We offer no easy solutions to this mess, nor do we ascribe the greatest measure of blame to any party except for the Islamist nutcases who are intent on imposing a totalitarian theocracy on the region and eventually the world, but that is our point. The naïve idealism of five years has been exposed as a dangerous lie, and the administration’s unwillingness to repudiate it is making a sensible response impossible. At this point only bad guys and bad options are available, and the least worst of these should be chosen without regard to any five-year-old fantasies about soft power and America’s supposed sins. Letting the Egyptian military rout the dangerous Muslim Brotherhood while maintaining peace with Israel and protecting the country’s Christians might well prove in America’s interests, no matter how brutal the methods, and the administration’s absurd fiction that those Islamist nutcases represent democracy should not trump such considerations. There is an understandable temptation to simply stand back on the let the entire Islamic world descend into the murderous madness that it seems to relish, with the secular west satisfied to let the region’s dwindling numbers of Christians and Jews suffer whatever fate that entails, but even if America’s conscience were to be untroubled by the slaughter the economic consequences would be harder to ignore. America could mitigate the economic calamity of the Middle East’s oil production shutting down by more fully exploiting its own energy resources, but the administration’s naïve idealism about carbon footprints and big oil wouldn’t allow that.
Still, we are assured that peace is at hand because “that’s what our democracy demands,” so all that unseemly and provocative defense spending can thus be used to fund Obamacare and other programs that will transform American into utopia.
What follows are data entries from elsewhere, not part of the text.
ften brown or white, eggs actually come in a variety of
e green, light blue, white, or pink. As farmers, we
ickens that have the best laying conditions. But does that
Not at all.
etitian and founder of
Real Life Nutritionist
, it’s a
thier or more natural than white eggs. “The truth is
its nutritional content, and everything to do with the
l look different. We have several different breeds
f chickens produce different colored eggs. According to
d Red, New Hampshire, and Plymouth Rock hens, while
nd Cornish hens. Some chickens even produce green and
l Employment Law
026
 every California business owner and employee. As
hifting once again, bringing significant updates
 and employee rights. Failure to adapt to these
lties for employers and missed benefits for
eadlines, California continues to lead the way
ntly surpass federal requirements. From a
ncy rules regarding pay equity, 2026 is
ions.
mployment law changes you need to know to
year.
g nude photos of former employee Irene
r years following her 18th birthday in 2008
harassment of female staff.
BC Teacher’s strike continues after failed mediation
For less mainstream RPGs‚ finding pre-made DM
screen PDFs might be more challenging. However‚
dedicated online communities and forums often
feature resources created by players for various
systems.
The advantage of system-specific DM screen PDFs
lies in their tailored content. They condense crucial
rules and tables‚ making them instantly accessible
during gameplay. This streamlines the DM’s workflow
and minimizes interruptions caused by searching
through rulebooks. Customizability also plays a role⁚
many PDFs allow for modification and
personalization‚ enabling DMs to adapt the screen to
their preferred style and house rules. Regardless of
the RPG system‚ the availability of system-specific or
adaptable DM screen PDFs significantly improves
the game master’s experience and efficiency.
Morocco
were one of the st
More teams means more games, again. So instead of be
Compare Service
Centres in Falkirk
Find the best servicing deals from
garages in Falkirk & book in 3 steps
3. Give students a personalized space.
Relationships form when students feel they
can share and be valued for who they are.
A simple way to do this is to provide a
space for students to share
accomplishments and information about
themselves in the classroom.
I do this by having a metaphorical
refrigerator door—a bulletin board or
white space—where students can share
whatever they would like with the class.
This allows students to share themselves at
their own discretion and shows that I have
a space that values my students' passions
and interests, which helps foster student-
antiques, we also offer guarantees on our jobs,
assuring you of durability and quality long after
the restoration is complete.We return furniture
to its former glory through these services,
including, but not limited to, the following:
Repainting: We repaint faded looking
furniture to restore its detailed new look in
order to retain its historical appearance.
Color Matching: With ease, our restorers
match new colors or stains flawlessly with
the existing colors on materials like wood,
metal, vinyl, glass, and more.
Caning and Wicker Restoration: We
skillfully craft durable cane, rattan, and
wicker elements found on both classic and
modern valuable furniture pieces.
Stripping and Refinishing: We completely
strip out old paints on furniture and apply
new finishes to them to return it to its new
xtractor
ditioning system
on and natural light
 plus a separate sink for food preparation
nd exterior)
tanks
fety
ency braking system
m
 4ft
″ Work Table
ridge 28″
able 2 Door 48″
The same western left that condemns its own civilization for its racism, sexism, homophobia, and religious intolerance hails as democracy the rise of an Islamist movement that condones slavery, subjects its women to genital mutilation, and executes homosexuals by the most brutal methods, and openly declares its murderous intent against infidels. Let the Islamists have the Middle East and they will leave us alone, we are told, just as the British and French were told that the Nazis would be satisfied with the Sudetanland. In a simpler world, it would all be true.